▶ **WORK TO COMPLETE**:
The result should be every line in the material below containing the string "linejoin".

▶ **SOURCE DATA**:
+ + + + +
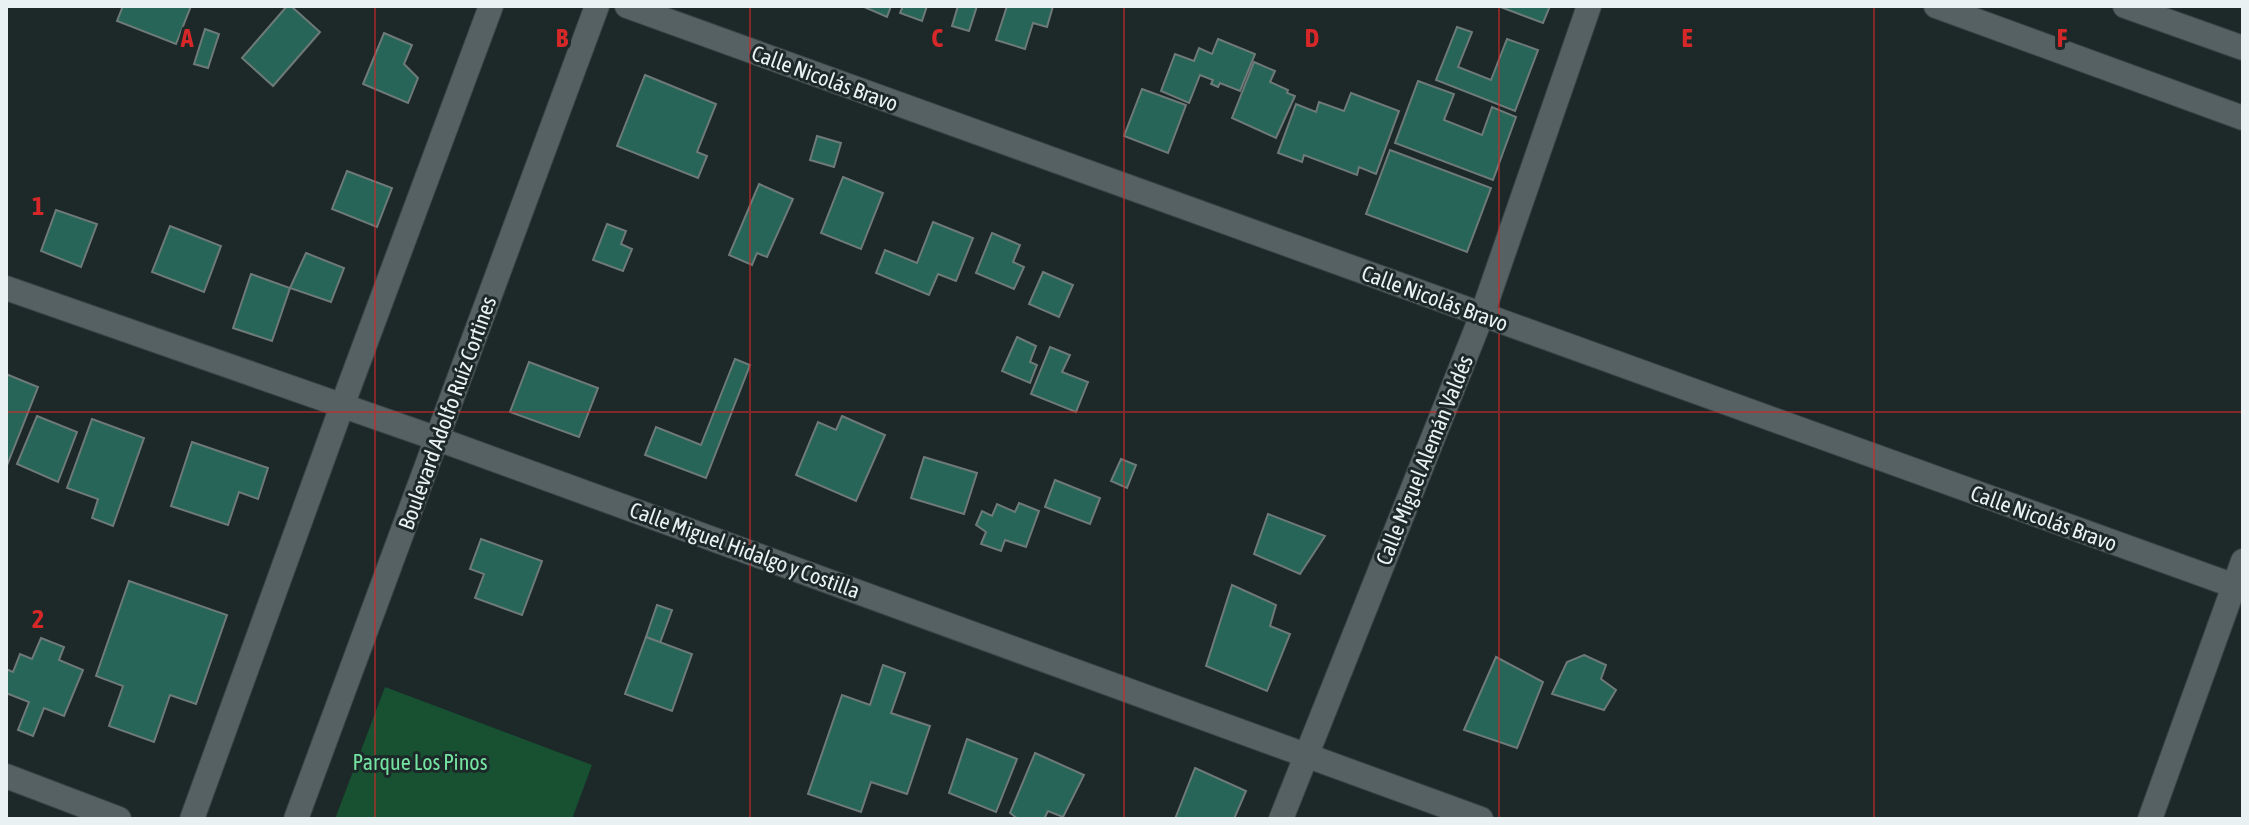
<svg xmlns="http://www.w3.org/2000/svg" width="2249" height="825" font-family="'Asap Condensed',sans-serif">
  <style>
    .green { fill: #175132 }
    .building { fill: #286559; stroke: #6e7a77; stroke-width: 2 }
    .lines { fill: none; stroke-linecap: round; stroke-linejoin: round }
    .minor-casing { stroke: #394243; stroke-width: 26 }
    .minor { stroke: #556162; stroke-width: 24 }
    .grid { fill: none; stroke: #d62828; stroke-width: 2; stroke-opacity: 0.55 }
    .labels { text-anchor: middle; dominant-baseline: central; stroke-width: 6; stroke-linejoin: round; paint-order: stroke }
    .street-label { font-size: 22px; fill: #eaf1f2; stroke: #1d2829 }
    .park-label { font-size: 22px; fill: #74e3a1; stroke: #1d2829 }
    .grid-label { font-size: 26px; text-anchor: middle; font-weight: bold; fill: #d62828; stroke: #1d2829; stroke-width: 6; stroke-linejoin: round; paint-order: stroke }
  </style>
  <rect width="100%" height="100%" fill="#1d2829"/>
  <path class="green" d="M385,687l207,78 -20,54h-237z"/>
  <g class="building">
    <path d="M123,6h68l-15,38 -59,-23z"/>
    <path d="M287,6h4l29,26 -47,54 -31,-28z"/>
    <path d="M862,6h29l-4,11z"/>
    <path d="M903,6h24l-5,15 -22,-8z"/>
    <path d="M958,6h19l-8,25 -17,-5z"/>
    <path d="M1007,6h46l-6,21 -14,-4 -8,26 -29,-9z"/>
    <path d="M1498,6h52l-7,17z"/>
    <path d="M1457,27l15,5 -14,35 33,13 16,-41 31,11 -23,61 -79,-31z"/>
    <path d="M205,29l14,5 -11,34 -14,-4z"/>
    <path d="M384,33l28,12 -8,19 14,14 -10,25 -45,-19z"/>
    <path d="M1218,39l37,15 -15,37 -20,-8 -2,4 -7,-3 2,-4 -13,-5 -11,28 -28,-12 14,-37 19,7 5,-13 13,6z"/>
    <path d="M1254,62l21,9 -5,11 18,8 -1,3 8,3 -19,42 -44,-20z"/>
    <path d="M645,75l71,29 -19,48 10,4 -9,22 -81,-32z"/>
    <path d="M1418,81l36,13 -10,26 38,15 10,-28 24,10 -23,63 -98,-37z"/>
    <path d="M1142,89l44,16 -18,48 -44,-17z"/>
    <path d="M1351,93l48,18 -23,63 -17,-7 -2,8 -53,-20 -2,7 -24,-9 18,-49 20,8 3,-10 25,9z"/>
    <path d="M817,136l24,7 -7,24 -24,-7z"/>
    <path d="M1390,150l101,38 -24,64 -101,-38z"/>
    <path d="M347,171l45,17 -15,39 -45,-18z"/>
    <path d="M843,177l40,16 -22,56 -40,-16z"/>
    <path d="M759,184l34,15 -26,58 -10,-4 -5,12 -23,-10z"/>
    <path d="M56,210l41,14 -16,43 -40,-16z"/>
    <path d="M933,222l40,16 -17,43 -18,-7 -9,21 -53,-22 9,-23 32,13z"/>
    <path d="M607,224l19,7 -5,13 11,5 -9,22 -30,-11z"/>
    <path d="M170,226l51,20 -17,46 -52,-20z"/>
    <path d="M992,233l28,12 -7,17 11,5 -10,22 -38,-16z"/>
    <path d="M306,253l38,15 -13,34 -41,-14z"/>
    <path d="M1043,272l30,13 -14,32 -30,-13z"/>
    <path d="M251,274l39,14 -18,53 -39,-13z"/>
    <path d="M1017,337l19,9 -6,16 7,3 -7,18 -28,-12z"/>
    <path d="M1050,347l20,8 -8,17 26,10 -12,30 -45,-18z"/>
    <path d="M735,359l15,6 -44,113 -61,-23 11,-28 45,18z"/>
    <path d="M529,362l69,26 -19,49 -69,-25z"/>
    <path d="M6,374l32,13 -32,81z"/>
    <path d="M37,416l40,16 -19,50 -41,-18z"/>
    <path d="M842,416l43,19 -29,66 -60,-26 22,-53 18,8z"/>
    <path d="M92,419l52,19 -31,88 -21,-8 6,-19 -31,-11z"/>
    <path d="M192,442l76,26 -10,31 -19,-7 -11,33 -57,-19z"/>
    <path d="M924,457l53,16 -13,41 -53,-16z"/>
    <path d="M1121,459l15,6 -9,23 -16,-7z"/>
    <path d="M1055,480l45,18 -10,26 -45,-17z"/>
    <path d="M1019,503l20,8 -13,36 -21,-7 -4,11 -20,-7 5,-12 -10,-7 6,-14 10,5 5,-12 18,8z"/>
    <path d="M1268,514l57,22 -25,38 -46,-20z"/>
    <path d="M481,539l61,22 -20,54 -47,-17 9,-24 -14,-5z"/>
    <path d="M129,581l98,34 -31,89 -26,-9 -16,47 -45,-16 14,-40 -27,-10z"/>
    <path d="M1232,585l44,20 -6,21 20,8 -23,57 -61,-25z"/>
    <path d="M657,605l15,5 -12,33 -14,-6z"/>
    <path d="M646,637l46,17 -20,57 -47,-17z"/>
    <path d="M41,638l23,9 -5,13 24,10 -19,46 -20,-8 -11,28 -15,-6 11,-28 -23,-9v-24l7,3 7,-18 12,5z"/>
    <path d="M1584,655l22,10 -5,14 15,11 -12,20 -52,-16 15,-32z"/>
    <path d="M1496,657l47,25 -26,66 -53,-18z"/>
    <path d="M883,665l22,8 -14,40 39,13 -23,68 -36,-12 -10,30 -53,-18 34,-99 28,10z"/>
    <path d="M967,739l50,20 -21,53 -47,-19z"/>
    <path d="M1035,753l49,22 -21,42 -15,-6 -4,8h-26l-8,-6z"/>
    <path d="M1195,768l51,23 -12,28h-59z"/>
  </g>
  <g class="lines">
    <g class="minor-casing">
      <g id="minor">
        <path d="M627,6l1616,583"/>
        <path d="M1936,6l307,112"/>
        <path d="M2125,6l118,42"/>
        <path d="M6,288l432,151 1043,380"/>
        <path d="M6,776l113,43"/>
        <path d="M192,819l150,-413 149,-400"/>
        <path d="M296,819l301,-813"/>
        <path d="M1281,819l201,-504 107,-309"/>
        <path d="M2150,819l93,-258"/>
      </g>
    </g>
    <use href="#minor" class="minor"/>
  </g>
  <path class="grid" d="M375,6v813M750,6v813M1124,6v813M1499,6v813M1874,6v813M6,412h2237"/>
  <g class="labels">
    <g class="street-label">
      <text transform="translate(825 78) rotate(20)">Calle Nicolás Bravo</text>
      <text transform="translate(1435 298) rotate(20)">Calle Nicolás Bravo</text>
      <text transform="translate(447 413) rotate(-70)">Boulevard Adolfo Ruíz Cortines</text>
      <text transform="translate(1424 460) rotate(-68)">Calle Miguel Alemán Valdés</text>
      <text transform="translate(2044 518) rotate(20)">Calle Nicolás Bravo</text>
      <text transform="translate(745 550) rotate(20)">Calle Miguel Hidalgo y Costilla</text>
    </g>
    <g class="park-label">
      <text x="420" y="762">Parque Los Pinos</text>
    </g>
  </g>
  <g class="grid-label">
    <text x="187" y="47">A</text>
    <text x="562" y="47">B</text>
    <text x="937" y="47">C</text>
    <text x="1312" y="47">D</text>
    <text x="1687" y="47">E</text>
    <text x="2062" y="47">F</text>
    <text x="38" y="215">1</text>
    <text x="38" y="628">2</text>
  </g>
  <rect width="2249" height="825" fill="none" stroke="#eaf1f2" stroke-width="16"/>
</svg>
+ + + + +
▶ **REPLY**:
    .lines { fill: none; stroke-linecap: round; stroke-linejoin: round }
    .labels { text-anchor: middle; dominant-baseline: central; stroke-width: 6; stroke-linejoin: round; paint-order: stroke }
    .grid-label { font-size: 26px; text-anchor: middle; font-weight: bold; fill: #d62828; stroke: #1d2829; stroke-width: 6; stroke-linejoin: round; paint-order: stroke }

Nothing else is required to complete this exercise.